By Doug Stanglin and Michael Winter, USATODAY.COM
The pair allegedly intended to use the radiation-emitting device against ‘enemies of Israel.’
A Ku Klux Klansman working for General Electric and an accomplice are facing terrorism charges in Upstate New York for allegedly planning to build a mobile X-ray weapon to kill Muslims and other “enemies of Israel,” federal authorities announced Wednesday.
Glendon Scott Crawford, 49, of Galway, N.Y., and Eric J. Feight, 54, of Hudson, N.Y., were charged with conspiracy to provide material support to terrorists, which carries a maximum prison term of 15 years, U.S. Attorney Richard Hartunian said. They were due in federal court in Albany on Wednesday.
Crawford, an industrial mechanic with GE, claimed the “Hiroshima on a light switch” device could fit in a van, be triggered remotely and deliver lethal doses of ionizing radiation that would kill its targets as they slept, the complaint stated. Feight allegedly agreed to build the electronic controls.
Their target was the Muslim community, the complaint stated, and they had successfully tested the remote trigger from about a half-mile away.
Crawford, a married father of three, is a member of the United Northern and Southern Knights of the Ku Klux Klan, the criminal complaint said. In disrupting the alleged plot, undercover agents posed as Klansmen in North Carolina who offered to finance and buy the device, which the FBI said was constructed but never operable or a public danger.
Crawford is also listed on Tea Party Patriots as the “coordinator” of Americans Demanding Liberty and Freedom, which was founded in April 2009 in Galway.
Feight works for a GE contractor in Columbia County, authorities said. He formerly was employed as a computer software expert and project engineer for Smith Control Systems, in Hudson, the Albany Times-Union reported in its detailed account.
Up to six unidentified people, including another GE employee, were assisting Crawford, and some may have known his intentions, according to an FBI affidavit.
GE said in a statement that the company has “no reason to believe the act took place on GE property nor is there any information indicating that our employees’ safety was ever compromised.

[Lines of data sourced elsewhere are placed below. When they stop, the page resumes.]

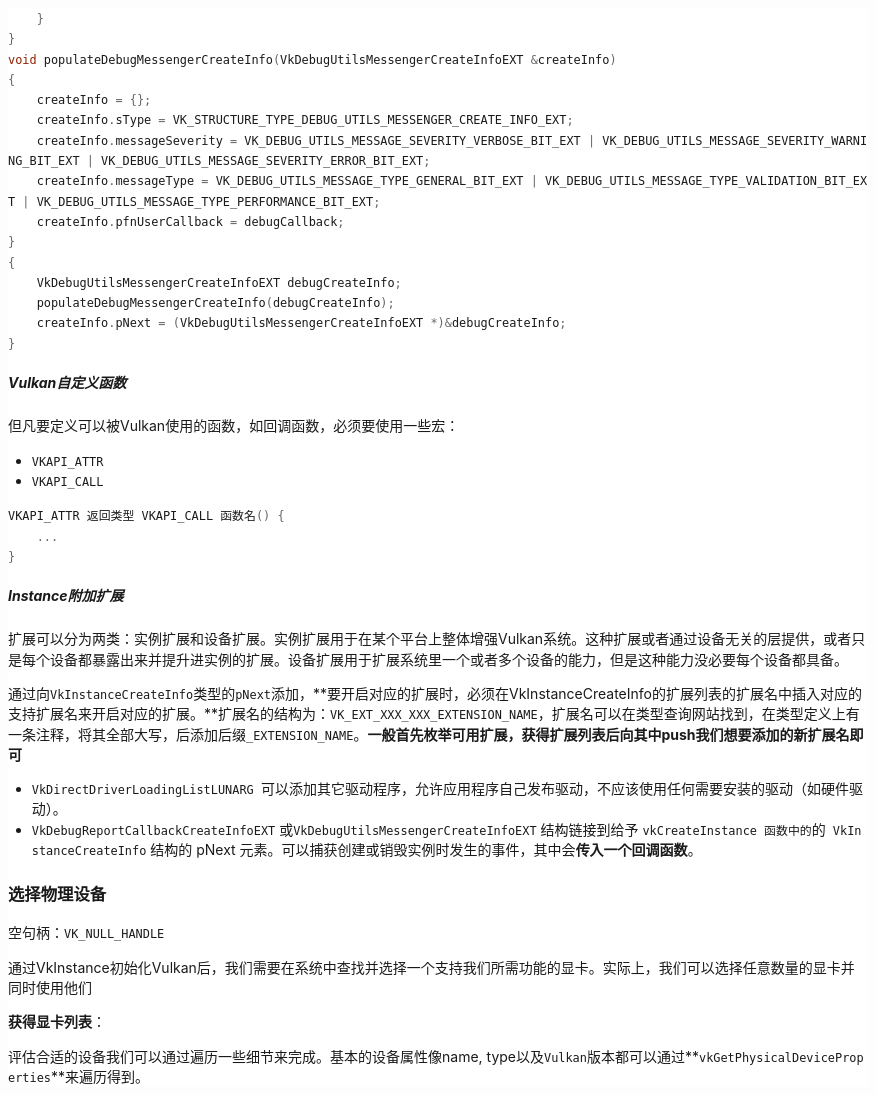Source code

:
 ```c++
    }
}
void populateDebugMessengerCreateInfo(VkDebugUtilsMessengerCreateInfoEXT &createInfo)
{
    createInfo = {};
    createInfo.sType = VK_STRUCTURE_TYPE_DEBUG_UTILS_MESSENGER_CREATE_INFO_EXT;
    createInfo.messageSeverity = VK_DEBUG_UTILS_MESSAGE_SEVERITY_VERBOSE_BIT_EXT | VK_DEBUG_UTILS_MESSAGE_SEVERITY_WARNING_BIT_EXT | VK_DEBUG_UTILS_MESSAGE_SEVERITY_ERROR_BIT_EXT;
    createInfo.messageType = VK_DEBUG_UTILS_MESSAGE_TYPE_GENERAL_BIT_EXT | VK_DEBUG_UTILS_MESSAGE_TYPE_VALIDATION_BIT_EXT | VK_DEBUG_UTILS_MESSAGE_TYPE_PERFORMANCE_BIT_EXT;
    createInfo.pfnUserCallback = debugCallback;
}
{
    VkDebugUtilsMessengerCreateInfoEXT debugCreateInfo;
  	populateDebugMessengerCreateInfo(debugCreateInfo);
    createInfo.pNext = (VkDebugUtilsMessengerCreateInfoEXT *)&debugCreateInfo;
}
```

##### Vulkan自定义函数

但凡要定义可以被Vulkan使用的函数，如回调函数，必须要使用一些宏：

* `VKAPI_ATTR`
* `VKAPI_CALL`

```c++
VKAPI_ATTR 返回类型 VKAPI_CALL 函数名() {
	...
}
```

##### Instance附加扩展

扩展可以分为两类：实例扩展和设备扩展。实例扩展用于在某个平台上整体增强Vulkan系统。这种扩展或者通过设备无关的层提供，或者只是每个设备都暴露出来并提升进实例的扩展。设备扩展用于扩展系统里一个或者多个设备的能力，但是这种能力没必要每个设备都具备。

通过向`VkInstanceCreateInfo`类型的`pNext`添加，**要开启对应的扩展时，必须在VkInstanceCreateInfo的扩展列表的扩展名中插入对应的支持扩展名来开启对应的扩展。**扩展名的结构为：`VK_EXT_XXX_XXX_EXTENSION_NAME`，扩展名可以在类型查询网站找到，在类型定义上有一条注释，将其全部大写，后添加后缀`_EXTENSION_NAME`。**一般首先枚举可用扩展，获得扩展列表后向其中push我们想要添加的新扩展名即可**

* `VkDirectDriverLoadingListLUNARG `可以添加其它驱动程序，允许应用程序自己发布驱动，不应该使用任何需要安装的驱动（如硬件驱动）。
* `VkDebugReportCallbackCreateInfoEXT` 或`VkDebugUtilsMessengerCreateInfoEXT` 结构链接到给予 `vkCreateInstance 函数中的`的` VkInstanceCreateInfo` 结构的 pNext 元素。可以捕获创建或销毁实例时发生的事件，其中会**传入一个回调函数**。

### 选择物理设备

空句柄：`VK_NULL_HANDLE`

通过VkInstance初始化Vulkan后，我们需要在系统中查找并选择一个支持我们所需功能的显卡。实际上，我们可以选择任意数量的显卡并同时使用他们



**获得显卡列表**：

评估合适的设备我们可以通过遍历一些细节来完成。基本的设备属性像name, type以及`Vulkan`版本都可以通过**`vkGetPhysicalDeviceProperties`**来遍历得到。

Since this incident, Mr. Crawford has been suspended. We are cooperating fully with the authorities on their investigation.”
In April 2012, authorities were notified that Crawford had gone to an Albany-area synagogue and and contacted a local Jewish organizations “seeking out individuals who might offer assistance in helping him with a type of technology that could be used against people he perceived as enemies of Israel” and the United States. He called these perceived enemies and Muslims “medical waste” and “scumbags.”
Crawford told an informant he planned to buy or build a battery-powered, industrial-strength X-ray device and hoped to land a part-time job in a metal shop with X-ray tubes, according to the complaint.
A year later — April 15, the day of the Boston Marathon bombings — Crawford said in an e-mail exchange monitored by the FBI that he had found a power supply. He railed against President Obama, whom he derided as “your treasoness bedwetting maggot in chief,” for “bringing the muzzies here without background checks.”
Crawford was aware that authorities might monitor his cellphone, e-mail and text messages — which they did with search warrants — so he used pseudonyms and code words.
Hartunian, the U.S. attorney, said the case “demonstrates how we must remain vigilant to detect and stop potential terrorists, who so often harbor hatred toward people they deem undesirable.”